168.1.4 - - [16/Aug/2021:16:49:06 -0700] "GET /knockknock HTTP/1.1" 200 12 "-" "python-requests/2.25.1

So clearly, rate limiting has occurred.

Take 3: Rate Limits with concurrency

Whenever network access is involved or a complex work-load is being written, we tend to use to multi-threaded approach. If you’d like to learn multi-threading with Python, the article “How To Use ThreadPoolExecutor in Python 3” is a good place to start.

Hence, my next issue was to implement rate limiting in a multi-threaded environment. I wanted to ensure that all the threads behave well and don’t exceed the 30 calls/min limit.
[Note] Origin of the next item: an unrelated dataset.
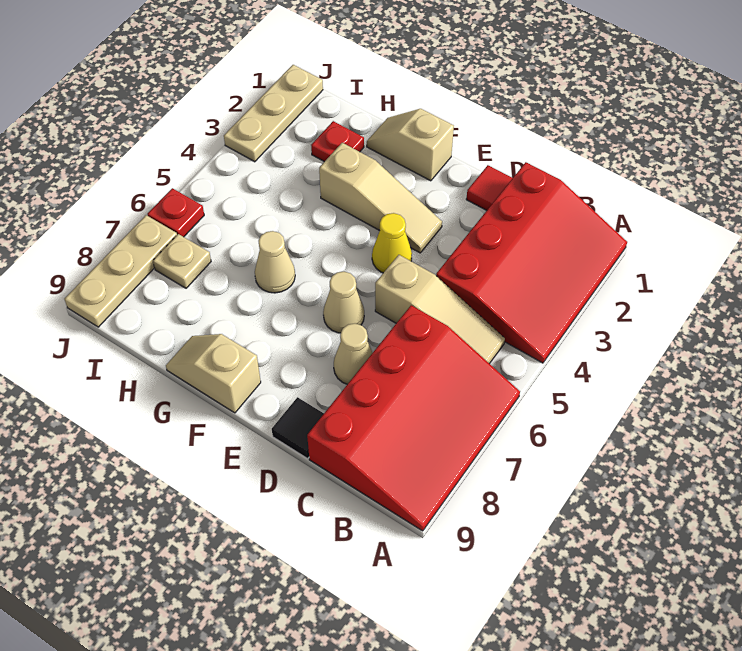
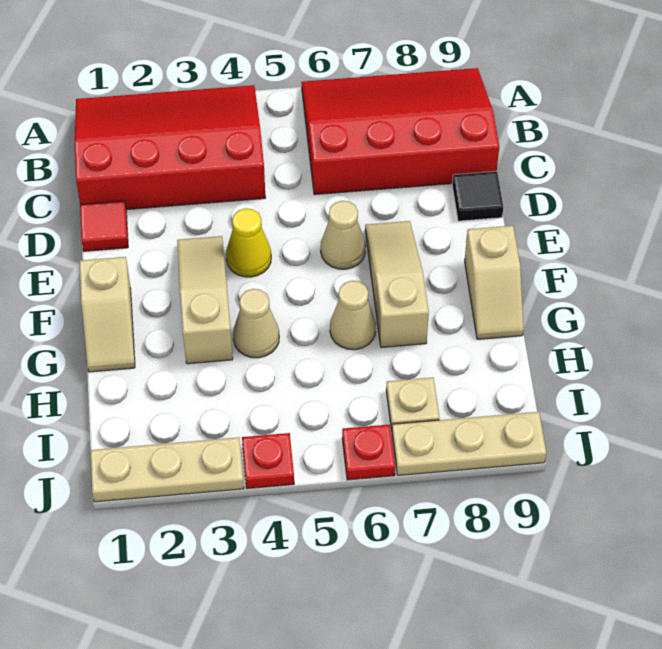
tan slope B5:D5 level 1 top D -> tan slope E7:G7 level 1 top G
tan cone D7 level 1 -> tan cone G4 level 1
red plate H2 level 1 -> red plate J4 level 1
To verify this, I updated the code to add multi-threading. To keep it simple, I started with 3 threads. Using this, I call the same function as before.

import requests
from ratelimit import limits, RateLimitException, sleep_and_retry
from concurrent.futures import ThreadPoolExecutor as PoolExecutor

ONE_MINUTE = 60
MAX_CALLS_PER_MINUTE = 30

@sleep_and_retry
@limits(calls=MAX_CALLS_PER_MINUTE, period=ONE_MINUTE)
def access_rate_limited_api(count):
    resp = requests.get('http://192.168.1.2:8000/knockknock')
    print(f"{count}.{resp.text}")    

with PoolExecutor(max_workers=3) as executor:
    for _ in executor.map(access_rate_limited_api, range(60)):
        pass 

As before, in the access log, there were 30 requests within the same minute, a gap of 1 minute followed by the remaining 30 requests.

Putting it together

The example I have is a very simple use case. In my case, the final use-case was to ensure that I was within the rate limit for Cloudinary’s Admin API. In my case, the rate limit I was desiring was 3000 requests per hour. This translates to 50 requests minute. I was trying to extract information about a set of resources and print to a CSV file. By using the requests library with a concurrency of 5, I was able to achieve the desired throughput while remaining within the rate limits imposed by the API.